BMW Motorrad, Honda Motor Co. Ltd. and Yamaha Motor Co. Ltd. are coming together to form the Connected Motorcycle Consortium, which will aim to enhance Cooperative-Intelligent Transportation Systems (C-ITS) for two-wheeled machines.

All three are members of the ACEM (European association of motorcycle manufacturers), which signed a Memorandum of Understanding (MoU) in 2014. The MoU states that C-ITS features will be introduced from 2020 onwards, but the three motorcycle giants are coming together now to accelerate the process.

Karl Viktor Schaller  (BMW Motorrad),  Tetsuo Suzuki, (Honda), and Takaaki Kimura (Yamaha).
Karl Viktor Schaller (BMW Motorrad), Tetsuo Suzuki, (Honda), and Takaaki Kimura (Yamaha).

“In order to speed up more motorcycle-specific safety developments, we intend to cooperate to promote a successful implementation of C-ITS in motorcycles and scooters,” says Tetsuo Suzuki, operating officer at Honda.

The announcement was made at this week’s ITS World Congress in Bordeaux, the world’s largest event for intelligent transport systems and services. According to Karl Viktor Schaller, executive vice president of development at BMW Motorrad, other motorcycle manufacturers are also welcome to join the consortium. 

“Our aim is to promote a timely and comprehensive use of cooperative ITS systems in powered two-wheelers offering the potential to improve safety,” he said. “We therefore encourage other companies to join us.” 

Intelligent Transport Systems require the integration of information and communications technology including transport infrastructure, vehicles and users.
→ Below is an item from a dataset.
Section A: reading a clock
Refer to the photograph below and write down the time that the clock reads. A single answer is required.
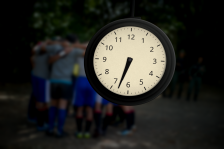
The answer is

Basic applications currently exist in GPS navigation systems, where real-time traffic information is provided such as rerouting advice based on traffic jams ahead.

According to the consortium, ITS developed for cars are unsuitable for motorcycles for a number of reasons. Due to the limited space available and the exposed nature of two-wheelers, the systems must be compact, as well as resilient to water, dust and vibration. Software development and algorithms also need to take the unique driving dynamics of motorcycles into account.

“Our companies are already active members of the Car2Car Communication Consortium, in which we work with car and truck makers and other stakeholders on common specifications and standards,” explained Takaaki Kimura, Yamaha’s chief general manager of Technology Centre.

“We came to realise that the specific requirements of motorcycles are beyond the scope of this consortium, however. The next logical step is to enter into a cooperation dedicated solely to the challenges relating to powered two-wheelers.”